_DATA LISTING:_

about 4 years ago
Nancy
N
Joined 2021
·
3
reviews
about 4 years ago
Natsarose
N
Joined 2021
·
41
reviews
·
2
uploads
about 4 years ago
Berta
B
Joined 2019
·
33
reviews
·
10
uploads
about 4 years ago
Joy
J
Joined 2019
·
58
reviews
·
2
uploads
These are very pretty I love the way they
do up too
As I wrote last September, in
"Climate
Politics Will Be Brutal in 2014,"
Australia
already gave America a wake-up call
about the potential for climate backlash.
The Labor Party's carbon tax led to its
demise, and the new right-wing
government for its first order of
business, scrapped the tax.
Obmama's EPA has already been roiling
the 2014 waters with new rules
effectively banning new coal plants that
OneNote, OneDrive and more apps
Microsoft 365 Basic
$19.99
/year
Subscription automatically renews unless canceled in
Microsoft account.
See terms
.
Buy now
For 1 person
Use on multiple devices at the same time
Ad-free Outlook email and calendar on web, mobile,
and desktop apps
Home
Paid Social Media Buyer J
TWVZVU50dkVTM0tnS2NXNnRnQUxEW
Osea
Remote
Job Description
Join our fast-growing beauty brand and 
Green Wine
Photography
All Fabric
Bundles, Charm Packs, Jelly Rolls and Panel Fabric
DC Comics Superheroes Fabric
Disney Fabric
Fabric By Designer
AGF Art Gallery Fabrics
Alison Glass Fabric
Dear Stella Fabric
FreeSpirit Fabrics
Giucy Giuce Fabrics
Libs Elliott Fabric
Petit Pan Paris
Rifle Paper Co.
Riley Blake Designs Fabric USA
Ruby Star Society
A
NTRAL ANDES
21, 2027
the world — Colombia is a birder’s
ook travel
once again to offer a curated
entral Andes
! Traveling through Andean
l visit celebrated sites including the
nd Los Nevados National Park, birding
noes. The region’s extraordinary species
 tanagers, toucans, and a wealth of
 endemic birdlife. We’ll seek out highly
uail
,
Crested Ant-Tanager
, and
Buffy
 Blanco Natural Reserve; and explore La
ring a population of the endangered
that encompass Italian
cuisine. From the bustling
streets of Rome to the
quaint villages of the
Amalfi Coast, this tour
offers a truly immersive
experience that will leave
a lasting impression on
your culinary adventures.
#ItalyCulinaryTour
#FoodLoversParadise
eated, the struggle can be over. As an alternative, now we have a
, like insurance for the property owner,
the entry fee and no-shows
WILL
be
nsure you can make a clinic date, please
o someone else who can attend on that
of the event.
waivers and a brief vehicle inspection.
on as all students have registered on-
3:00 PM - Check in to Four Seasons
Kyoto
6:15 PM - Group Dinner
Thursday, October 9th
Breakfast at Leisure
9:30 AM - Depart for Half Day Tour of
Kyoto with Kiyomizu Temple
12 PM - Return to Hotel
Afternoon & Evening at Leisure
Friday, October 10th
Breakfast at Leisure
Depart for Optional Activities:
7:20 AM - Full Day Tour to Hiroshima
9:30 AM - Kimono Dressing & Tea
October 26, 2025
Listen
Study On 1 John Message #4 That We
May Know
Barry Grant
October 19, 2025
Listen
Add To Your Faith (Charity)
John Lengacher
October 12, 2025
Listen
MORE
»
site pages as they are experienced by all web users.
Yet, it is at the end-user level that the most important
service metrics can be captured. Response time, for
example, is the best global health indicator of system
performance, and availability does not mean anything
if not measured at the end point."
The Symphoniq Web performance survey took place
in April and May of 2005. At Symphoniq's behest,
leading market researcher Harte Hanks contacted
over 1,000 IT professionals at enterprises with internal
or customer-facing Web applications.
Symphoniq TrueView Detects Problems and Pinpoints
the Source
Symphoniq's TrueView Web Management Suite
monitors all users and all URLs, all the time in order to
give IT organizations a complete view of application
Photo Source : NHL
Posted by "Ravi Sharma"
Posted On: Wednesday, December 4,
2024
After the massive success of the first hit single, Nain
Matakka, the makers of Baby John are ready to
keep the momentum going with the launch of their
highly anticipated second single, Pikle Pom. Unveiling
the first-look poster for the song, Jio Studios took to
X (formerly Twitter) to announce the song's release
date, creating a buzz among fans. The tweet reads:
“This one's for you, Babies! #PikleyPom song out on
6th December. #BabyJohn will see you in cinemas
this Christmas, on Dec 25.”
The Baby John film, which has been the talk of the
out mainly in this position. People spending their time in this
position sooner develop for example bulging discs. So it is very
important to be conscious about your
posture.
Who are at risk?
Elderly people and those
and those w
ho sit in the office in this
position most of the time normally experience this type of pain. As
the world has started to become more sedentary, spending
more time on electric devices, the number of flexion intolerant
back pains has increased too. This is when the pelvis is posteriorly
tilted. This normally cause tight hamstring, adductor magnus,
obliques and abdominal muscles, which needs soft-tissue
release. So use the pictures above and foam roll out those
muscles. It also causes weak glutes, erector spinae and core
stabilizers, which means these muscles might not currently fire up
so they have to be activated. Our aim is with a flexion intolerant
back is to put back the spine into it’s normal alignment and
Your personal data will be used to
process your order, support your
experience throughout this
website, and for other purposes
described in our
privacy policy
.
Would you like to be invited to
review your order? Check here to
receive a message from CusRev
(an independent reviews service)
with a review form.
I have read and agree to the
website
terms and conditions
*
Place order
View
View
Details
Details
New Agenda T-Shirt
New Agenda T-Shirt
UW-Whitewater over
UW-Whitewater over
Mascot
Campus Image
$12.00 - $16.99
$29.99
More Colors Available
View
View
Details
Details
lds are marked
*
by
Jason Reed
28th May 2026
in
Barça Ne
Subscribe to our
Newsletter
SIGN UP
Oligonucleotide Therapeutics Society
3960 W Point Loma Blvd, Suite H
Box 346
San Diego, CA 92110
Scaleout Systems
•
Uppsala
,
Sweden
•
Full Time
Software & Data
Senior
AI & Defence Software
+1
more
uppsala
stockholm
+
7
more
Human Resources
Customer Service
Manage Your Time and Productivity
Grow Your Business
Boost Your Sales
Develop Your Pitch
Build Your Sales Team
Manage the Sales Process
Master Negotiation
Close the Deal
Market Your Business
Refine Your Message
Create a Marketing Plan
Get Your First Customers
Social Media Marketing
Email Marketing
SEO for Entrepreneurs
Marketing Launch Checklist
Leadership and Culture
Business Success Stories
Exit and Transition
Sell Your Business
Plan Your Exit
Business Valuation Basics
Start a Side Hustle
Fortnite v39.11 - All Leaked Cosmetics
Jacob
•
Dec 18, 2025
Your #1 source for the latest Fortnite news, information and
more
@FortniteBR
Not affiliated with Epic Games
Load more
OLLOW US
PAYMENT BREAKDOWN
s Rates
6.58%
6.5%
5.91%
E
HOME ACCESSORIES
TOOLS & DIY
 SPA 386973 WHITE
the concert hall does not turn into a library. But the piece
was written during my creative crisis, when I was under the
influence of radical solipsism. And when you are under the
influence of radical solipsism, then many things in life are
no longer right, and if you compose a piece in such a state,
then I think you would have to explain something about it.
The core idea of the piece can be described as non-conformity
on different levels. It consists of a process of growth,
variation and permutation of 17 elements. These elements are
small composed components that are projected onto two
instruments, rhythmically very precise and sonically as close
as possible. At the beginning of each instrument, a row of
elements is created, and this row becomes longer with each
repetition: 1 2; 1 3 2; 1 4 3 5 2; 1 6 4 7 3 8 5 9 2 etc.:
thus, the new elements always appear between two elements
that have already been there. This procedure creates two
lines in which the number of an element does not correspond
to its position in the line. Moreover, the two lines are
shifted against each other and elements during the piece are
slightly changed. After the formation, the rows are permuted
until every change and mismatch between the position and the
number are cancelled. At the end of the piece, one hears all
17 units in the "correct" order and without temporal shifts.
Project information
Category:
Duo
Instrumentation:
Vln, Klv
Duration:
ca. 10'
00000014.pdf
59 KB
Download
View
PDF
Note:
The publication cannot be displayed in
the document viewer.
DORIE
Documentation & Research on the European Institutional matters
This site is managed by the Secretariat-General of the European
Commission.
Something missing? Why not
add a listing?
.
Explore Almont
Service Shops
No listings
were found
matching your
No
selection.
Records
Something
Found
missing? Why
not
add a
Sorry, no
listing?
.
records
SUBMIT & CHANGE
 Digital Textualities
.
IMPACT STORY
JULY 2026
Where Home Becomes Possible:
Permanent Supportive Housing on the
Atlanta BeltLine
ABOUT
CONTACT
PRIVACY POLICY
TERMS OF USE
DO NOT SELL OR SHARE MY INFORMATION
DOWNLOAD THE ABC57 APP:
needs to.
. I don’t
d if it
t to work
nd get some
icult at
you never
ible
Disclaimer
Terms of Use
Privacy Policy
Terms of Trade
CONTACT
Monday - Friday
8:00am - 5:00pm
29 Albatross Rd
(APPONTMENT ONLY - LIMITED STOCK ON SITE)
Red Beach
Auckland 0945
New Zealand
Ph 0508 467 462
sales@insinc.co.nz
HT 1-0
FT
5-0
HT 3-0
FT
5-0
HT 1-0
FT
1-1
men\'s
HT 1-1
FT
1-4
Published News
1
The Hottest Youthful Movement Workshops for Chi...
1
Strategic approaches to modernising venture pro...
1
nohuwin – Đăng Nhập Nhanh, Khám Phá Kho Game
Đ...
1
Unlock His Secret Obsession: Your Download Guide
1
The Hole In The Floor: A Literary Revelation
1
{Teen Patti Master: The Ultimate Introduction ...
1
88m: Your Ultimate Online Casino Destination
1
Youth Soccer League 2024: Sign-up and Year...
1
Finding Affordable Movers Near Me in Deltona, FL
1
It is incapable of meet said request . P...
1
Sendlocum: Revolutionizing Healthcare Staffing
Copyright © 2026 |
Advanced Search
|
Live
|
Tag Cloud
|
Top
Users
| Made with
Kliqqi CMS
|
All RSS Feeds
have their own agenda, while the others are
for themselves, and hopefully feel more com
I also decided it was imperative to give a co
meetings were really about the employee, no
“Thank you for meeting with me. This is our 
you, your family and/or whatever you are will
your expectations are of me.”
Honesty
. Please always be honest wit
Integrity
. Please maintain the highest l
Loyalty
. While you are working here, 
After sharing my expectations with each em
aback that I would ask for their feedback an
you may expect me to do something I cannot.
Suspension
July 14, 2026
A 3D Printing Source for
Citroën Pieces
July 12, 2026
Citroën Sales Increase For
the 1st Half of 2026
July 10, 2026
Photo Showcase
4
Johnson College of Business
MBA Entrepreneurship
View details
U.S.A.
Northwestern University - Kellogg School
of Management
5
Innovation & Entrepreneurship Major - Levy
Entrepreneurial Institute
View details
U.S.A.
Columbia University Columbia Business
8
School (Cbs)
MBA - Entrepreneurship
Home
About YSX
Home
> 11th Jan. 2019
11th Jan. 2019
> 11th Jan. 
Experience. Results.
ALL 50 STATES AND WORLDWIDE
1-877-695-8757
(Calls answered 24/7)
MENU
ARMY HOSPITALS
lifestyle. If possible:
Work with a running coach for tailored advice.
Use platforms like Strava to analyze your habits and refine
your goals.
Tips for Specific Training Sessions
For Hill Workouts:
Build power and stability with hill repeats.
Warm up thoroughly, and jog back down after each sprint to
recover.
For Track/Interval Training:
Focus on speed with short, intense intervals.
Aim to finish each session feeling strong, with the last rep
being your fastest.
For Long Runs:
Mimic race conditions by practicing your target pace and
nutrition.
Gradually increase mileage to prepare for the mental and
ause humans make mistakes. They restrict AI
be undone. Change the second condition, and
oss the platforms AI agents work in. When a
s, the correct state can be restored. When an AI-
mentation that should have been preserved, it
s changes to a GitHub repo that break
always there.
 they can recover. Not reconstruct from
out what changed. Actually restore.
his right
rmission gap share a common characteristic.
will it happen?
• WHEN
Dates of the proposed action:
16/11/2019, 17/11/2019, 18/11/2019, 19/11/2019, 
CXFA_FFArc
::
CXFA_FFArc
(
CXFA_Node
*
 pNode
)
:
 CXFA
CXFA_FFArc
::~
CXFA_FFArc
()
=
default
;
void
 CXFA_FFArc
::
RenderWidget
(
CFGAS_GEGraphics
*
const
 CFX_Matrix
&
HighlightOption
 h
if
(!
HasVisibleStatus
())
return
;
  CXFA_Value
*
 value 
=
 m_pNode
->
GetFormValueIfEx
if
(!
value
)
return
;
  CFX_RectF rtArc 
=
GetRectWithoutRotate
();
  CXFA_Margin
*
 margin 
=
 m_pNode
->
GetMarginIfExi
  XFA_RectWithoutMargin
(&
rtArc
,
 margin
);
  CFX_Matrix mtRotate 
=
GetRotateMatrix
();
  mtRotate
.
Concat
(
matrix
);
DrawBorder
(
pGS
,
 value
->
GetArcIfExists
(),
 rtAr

_DESCRIPTION OF THE TASK:_ Copy out, word for word, the part of the listing that runs from its first line through the line containing "tanagers, toucans, and a wealth of", with both of those lines included.

_OUTPUT FOR THIS TASK:_
about 4 years ago
Nancy
N
Joined 2021
·
3
reviews
about 4 years ago
Natsarose
N
Joined 2021
·
41
reviews
·
2
uploads
about 4 years ago
Berta
B
Joined 2019
·
33
reviews
·
10
uploads
about 4 years ago
Joy
J
Joined 2019
·
58
reviews
·
2
uploads
These are very pretty I love the way they
do up too
As I wrote last September, in
"Climate
Politics Will Be Brutal in 2014,"
Australia
already gave America a wake-up call
about the potential for climate backlash.
The Labor Party's carbon tax led to its
demise, and the new right-wing
government for its first order of
business, scrapped the tax.
Obmama's EPA has already been roiling
the 2014 waters with new rules
effectively banning new coal plants that
OneNote, OneDrive and more apps
Microsoft 365 Basic
$19.99
/year
Subscription automatically renews unless canceled in
Microsoft account.
See terms
.
Buy now
For 1 person
Use on multiple devices at the same time
Ad-free Outlook email and calendar on web, mobile,
and desktop apps
Home
Paid Social Media Buyer J
TWVZVU50dkVTM0tnS2NXNnRnQUxEW
Osea
Remote
Job Description
Join our fast-growing beauty brand and 
Green Wine
Photography
All Fabric
Bundles, Charm Packs, Jelly Rolls and Panel Fabric
DC Comics Superheroes Fabric
Disney Fabric
Fabric By Designer
AGF Art Gallery Fabrics
Alison Glass Fabric
Dear Stella Fabric
FreeSpirit Fabrics
Giucy Giuce Fabrics
Libs Elliott Fabric
Petit Pan Paris
Rifle Paper Co.
Riley Blake Designs Fabric USA
Ruby Star Society
A
NTRAL ANDES
21, 2027
the world — Colombia is a birder’s
ook travel
once again to offer a curated
entral Andes
! Traveling through Andean
l visit celebrated sites including the
nd Los Nevados National Park, birding
noes. The region’s extraordinary species
 tanagers, toucans, and a wealth of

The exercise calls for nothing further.